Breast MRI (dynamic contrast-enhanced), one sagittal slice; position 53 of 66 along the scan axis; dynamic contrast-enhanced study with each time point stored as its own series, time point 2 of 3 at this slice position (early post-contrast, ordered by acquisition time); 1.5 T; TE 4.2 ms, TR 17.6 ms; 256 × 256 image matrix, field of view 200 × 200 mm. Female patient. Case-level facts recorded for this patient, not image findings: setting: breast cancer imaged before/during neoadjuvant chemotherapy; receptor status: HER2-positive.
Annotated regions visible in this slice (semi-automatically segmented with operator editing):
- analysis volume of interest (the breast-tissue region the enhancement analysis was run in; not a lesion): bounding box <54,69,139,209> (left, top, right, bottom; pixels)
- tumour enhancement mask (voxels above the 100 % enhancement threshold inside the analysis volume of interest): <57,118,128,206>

§ §

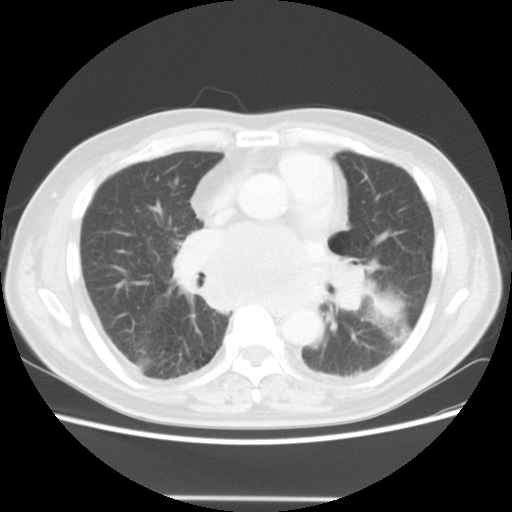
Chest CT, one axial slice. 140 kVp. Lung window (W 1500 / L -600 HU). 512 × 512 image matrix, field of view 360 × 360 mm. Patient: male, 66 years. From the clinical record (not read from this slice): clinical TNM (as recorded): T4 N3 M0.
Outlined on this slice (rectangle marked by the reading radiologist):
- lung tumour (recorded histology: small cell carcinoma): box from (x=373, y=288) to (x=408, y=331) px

§ §

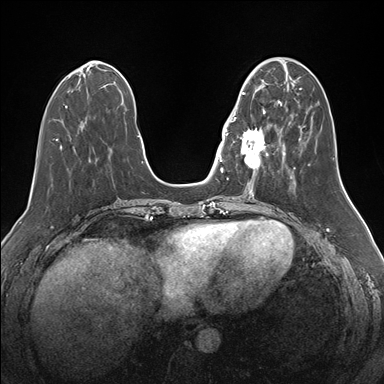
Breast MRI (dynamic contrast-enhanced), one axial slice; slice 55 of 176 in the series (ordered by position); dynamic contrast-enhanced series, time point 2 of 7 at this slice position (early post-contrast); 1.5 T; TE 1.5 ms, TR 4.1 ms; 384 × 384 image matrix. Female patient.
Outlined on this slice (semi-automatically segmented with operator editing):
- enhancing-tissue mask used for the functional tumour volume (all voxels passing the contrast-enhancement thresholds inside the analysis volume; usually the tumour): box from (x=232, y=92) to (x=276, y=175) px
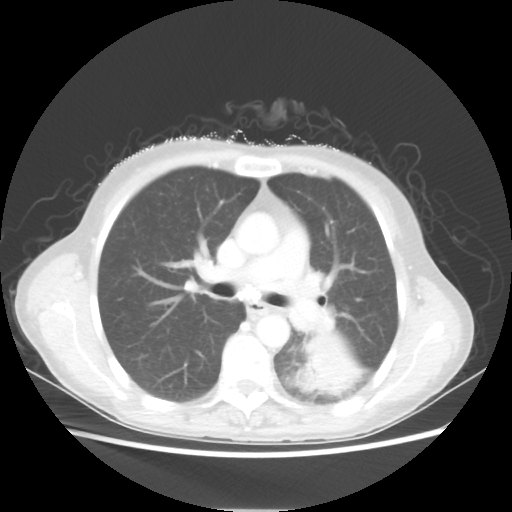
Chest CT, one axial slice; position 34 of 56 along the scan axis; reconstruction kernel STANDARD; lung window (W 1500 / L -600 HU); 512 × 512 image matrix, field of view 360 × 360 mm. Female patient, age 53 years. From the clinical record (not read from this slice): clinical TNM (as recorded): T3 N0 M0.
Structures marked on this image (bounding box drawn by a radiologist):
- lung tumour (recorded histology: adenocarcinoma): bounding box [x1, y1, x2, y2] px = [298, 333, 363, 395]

§ §

> What you need to do
Show all lines from the entries that hold "clinical".

> Solution below
Chest CT, one axial slice. 140 kVp. Lung window (W 1500 / L -600 HU). 512 × 512 image matrix, field of view 360 × 360 mm. Patient: male, 66 years. From the clinical record (not read from this slice): clinical TNM (as recorded): T4 N3 M0.
Chest CT, one axial slice; position 34 of 56 along the scan axis; reconstruction kernel STANDARD; lung window (W 1500 / L -600 HU); 512 × 512 image matrix, field of view 360 × 360 mm. Female patient, age 53 years. From the clinical record (not read from this slice): clinical TNM (as recorded): T3 N0 M0.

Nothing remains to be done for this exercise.